Monday, May 21, 2007 07:25 AM

cost of wedding

Is a book and discussion on the appropriate cost of a wedding helpful in distracting attention from marriage as a form of prostitution and marriage as a representation of the failure of love and escape from adulthood ? Just wonderin.

Sunday, May 20, 2007 03:43 PM

Biological roots

Paternity and maternity as identified by contribution of gametes evolved because, under certain environmental conditions, juveniles whose care was more assured by certain designated adults driven to identify with and care for them had higher survival rates to reproductive age than juveniles whose care was not as assured by such biologically-driven identification and commitment of caretakers. Likewise, under certain evolutionary contexts, survival and selective advantage of progeny has been conferred on individuals who are driven toward other behaviors, like use of aggression and violence to gain resources, siblicide, infanticide, and rape. The fact that natural selection formed traits, or tendencies, over past millennia and ancient environmental contexts carries no normative or adaptive mandates for autonomous humans in contemporary conditions.

Except, of course, by virtue of the stories and fears we carry in our minds. Those stories and fears – about “mothers” and “fathers”, fears of change and of authenticity, fears carried by adults of displeasing mommy and daddy – are what keep us from facing barriers to real parenthood, which is impaired by kinship identification. To the extent that individuals are normatively constructed as caretakers of biologically related children, those children’s development will be impaired precisely because a “parent” thus constructed and granted ownership of offspring is invested (as we consistently observe) less in the growth, self-actualization and autonomy (i.e. well being) of the child as individual than in some idealized and normative model of how “my son” or “my daughter” contributes to the parent’s own attempt to validate self, family name, and social standing as prescribed by pathological social expectations for “success”.

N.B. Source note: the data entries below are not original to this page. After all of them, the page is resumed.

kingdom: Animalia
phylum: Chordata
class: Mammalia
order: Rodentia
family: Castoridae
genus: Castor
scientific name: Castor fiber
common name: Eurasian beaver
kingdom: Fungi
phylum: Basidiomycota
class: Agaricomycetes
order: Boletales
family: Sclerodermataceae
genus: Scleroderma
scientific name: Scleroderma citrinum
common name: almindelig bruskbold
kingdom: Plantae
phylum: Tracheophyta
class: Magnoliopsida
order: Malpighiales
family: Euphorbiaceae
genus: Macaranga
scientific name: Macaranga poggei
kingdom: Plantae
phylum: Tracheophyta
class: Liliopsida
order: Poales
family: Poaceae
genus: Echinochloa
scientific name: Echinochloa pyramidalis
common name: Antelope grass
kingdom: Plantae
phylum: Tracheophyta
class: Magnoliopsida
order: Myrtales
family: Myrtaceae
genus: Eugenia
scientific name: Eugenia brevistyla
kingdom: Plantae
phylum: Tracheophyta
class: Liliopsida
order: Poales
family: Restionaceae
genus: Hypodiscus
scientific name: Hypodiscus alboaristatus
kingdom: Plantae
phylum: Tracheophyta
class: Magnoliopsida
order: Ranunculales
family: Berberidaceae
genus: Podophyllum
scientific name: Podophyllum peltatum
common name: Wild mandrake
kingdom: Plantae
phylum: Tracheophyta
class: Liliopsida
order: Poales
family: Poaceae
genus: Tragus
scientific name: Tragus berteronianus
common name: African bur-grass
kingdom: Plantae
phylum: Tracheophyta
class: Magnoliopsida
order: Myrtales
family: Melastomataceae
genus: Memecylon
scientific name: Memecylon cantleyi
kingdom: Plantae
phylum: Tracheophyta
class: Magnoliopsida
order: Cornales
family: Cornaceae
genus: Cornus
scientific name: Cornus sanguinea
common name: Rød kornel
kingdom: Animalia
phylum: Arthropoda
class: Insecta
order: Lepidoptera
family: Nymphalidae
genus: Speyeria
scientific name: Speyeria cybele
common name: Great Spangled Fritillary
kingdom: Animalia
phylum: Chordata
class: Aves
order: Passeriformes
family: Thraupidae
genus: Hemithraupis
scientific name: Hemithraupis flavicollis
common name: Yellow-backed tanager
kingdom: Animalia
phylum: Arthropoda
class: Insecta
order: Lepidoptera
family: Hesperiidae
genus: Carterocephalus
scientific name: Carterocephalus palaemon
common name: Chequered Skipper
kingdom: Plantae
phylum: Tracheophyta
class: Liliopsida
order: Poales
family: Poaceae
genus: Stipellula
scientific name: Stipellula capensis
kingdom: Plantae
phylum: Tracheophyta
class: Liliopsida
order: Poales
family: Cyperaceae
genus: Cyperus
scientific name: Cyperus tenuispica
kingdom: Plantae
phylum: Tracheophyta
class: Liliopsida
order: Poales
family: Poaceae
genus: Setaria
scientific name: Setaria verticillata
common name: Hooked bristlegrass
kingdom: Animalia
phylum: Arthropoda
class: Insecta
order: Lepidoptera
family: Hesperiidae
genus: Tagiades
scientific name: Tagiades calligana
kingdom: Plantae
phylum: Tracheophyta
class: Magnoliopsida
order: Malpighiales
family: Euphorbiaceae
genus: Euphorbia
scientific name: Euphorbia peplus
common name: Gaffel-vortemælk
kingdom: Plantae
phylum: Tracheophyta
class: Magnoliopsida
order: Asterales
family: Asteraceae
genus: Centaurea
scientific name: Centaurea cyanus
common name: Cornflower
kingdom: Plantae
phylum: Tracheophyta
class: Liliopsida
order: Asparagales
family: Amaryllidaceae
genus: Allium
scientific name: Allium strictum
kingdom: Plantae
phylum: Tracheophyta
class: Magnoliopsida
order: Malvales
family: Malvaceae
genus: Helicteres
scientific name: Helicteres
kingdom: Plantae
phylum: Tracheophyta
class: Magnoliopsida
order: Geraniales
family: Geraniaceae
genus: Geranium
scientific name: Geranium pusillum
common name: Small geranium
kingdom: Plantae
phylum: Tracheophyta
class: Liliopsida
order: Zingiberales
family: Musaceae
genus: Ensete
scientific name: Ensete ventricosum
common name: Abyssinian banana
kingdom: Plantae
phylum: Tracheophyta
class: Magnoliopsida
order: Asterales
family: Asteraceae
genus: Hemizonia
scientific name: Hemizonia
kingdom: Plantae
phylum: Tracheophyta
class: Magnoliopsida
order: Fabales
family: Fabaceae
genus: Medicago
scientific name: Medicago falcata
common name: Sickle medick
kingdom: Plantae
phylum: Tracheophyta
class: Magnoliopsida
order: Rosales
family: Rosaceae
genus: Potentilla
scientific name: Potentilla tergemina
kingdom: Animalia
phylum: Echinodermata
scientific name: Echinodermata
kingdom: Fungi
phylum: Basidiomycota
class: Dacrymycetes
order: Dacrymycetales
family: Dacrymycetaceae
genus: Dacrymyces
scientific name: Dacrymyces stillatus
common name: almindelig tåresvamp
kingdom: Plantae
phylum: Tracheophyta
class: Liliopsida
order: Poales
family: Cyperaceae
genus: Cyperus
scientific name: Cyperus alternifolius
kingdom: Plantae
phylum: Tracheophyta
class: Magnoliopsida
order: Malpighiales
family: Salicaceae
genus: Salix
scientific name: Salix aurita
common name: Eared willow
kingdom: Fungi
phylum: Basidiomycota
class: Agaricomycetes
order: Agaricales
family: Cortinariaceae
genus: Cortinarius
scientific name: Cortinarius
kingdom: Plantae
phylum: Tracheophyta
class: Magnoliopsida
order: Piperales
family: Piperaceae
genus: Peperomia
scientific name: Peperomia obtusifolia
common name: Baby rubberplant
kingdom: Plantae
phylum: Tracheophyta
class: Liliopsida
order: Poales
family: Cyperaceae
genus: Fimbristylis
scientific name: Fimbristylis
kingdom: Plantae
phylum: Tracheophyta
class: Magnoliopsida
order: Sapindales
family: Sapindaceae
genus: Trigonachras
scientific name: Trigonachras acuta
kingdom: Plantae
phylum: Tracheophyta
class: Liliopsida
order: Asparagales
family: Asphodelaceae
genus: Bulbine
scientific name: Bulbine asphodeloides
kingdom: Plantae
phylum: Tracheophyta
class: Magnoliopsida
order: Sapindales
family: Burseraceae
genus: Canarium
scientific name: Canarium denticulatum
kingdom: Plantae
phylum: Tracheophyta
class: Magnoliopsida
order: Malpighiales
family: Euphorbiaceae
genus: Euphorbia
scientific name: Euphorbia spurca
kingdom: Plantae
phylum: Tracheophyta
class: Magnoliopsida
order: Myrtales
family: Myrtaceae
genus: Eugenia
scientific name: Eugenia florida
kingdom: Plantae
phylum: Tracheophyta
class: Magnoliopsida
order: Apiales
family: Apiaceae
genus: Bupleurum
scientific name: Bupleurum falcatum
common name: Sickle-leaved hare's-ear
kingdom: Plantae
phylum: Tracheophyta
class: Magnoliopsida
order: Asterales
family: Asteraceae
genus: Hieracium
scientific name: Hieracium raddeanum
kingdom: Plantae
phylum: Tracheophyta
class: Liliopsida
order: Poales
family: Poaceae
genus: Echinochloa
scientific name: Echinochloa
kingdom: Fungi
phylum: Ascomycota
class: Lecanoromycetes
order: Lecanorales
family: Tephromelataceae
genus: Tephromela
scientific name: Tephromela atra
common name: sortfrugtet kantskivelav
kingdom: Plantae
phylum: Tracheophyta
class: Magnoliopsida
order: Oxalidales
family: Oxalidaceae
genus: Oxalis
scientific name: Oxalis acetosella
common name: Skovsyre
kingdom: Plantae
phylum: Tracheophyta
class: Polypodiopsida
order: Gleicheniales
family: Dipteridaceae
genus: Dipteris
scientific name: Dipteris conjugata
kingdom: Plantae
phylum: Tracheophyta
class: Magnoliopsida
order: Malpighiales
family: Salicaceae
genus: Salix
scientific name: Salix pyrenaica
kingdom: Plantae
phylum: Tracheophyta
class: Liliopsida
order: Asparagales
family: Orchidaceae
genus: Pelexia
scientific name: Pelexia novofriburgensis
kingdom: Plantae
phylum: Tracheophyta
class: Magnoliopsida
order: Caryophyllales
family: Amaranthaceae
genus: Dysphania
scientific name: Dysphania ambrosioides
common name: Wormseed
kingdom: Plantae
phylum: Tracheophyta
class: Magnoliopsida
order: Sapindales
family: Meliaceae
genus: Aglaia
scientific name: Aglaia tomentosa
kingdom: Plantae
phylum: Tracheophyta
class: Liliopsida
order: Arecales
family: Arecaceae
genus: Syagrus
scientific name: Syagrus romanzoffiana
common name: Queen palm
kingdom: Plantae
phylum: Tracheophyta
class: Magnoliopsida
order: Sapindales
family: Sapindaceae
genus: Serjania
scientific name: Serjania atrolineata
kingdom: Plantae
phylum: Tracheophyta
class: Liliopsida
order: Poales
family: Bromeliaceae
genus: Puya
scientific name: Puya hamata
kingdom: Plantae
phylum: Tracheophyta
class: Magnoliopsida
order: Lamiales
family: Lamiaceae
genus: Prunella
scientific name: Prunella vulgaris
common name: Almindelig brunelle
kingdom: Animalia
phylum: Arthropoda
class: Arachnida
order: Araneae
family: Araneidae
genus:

This pathology of kinship, enforced and celebrated by patriarchy as “family”, “motherhood” and “fatherhood”, is the single greatest barrier to the loving and competent care of children and is represented by a culture of “adults” functioning as frightened, dependent children afraid of the disapproval of fictionally constructed “mothers” and “fathers” and afraid of shaming their “families”, rather than as autonomous beings free to choose relationships and to construct themselves.

“Biological roots” and longing for a “biological relationship” (whatever that could conceivably mean) matter to children and create anxiety only because of the maladaptive fictions we perpetuate and ingrain in them, fictions which would not be needed apart from maladaptive drives toward monogamy and identification of a male and female “parent” who somehow have rights to them.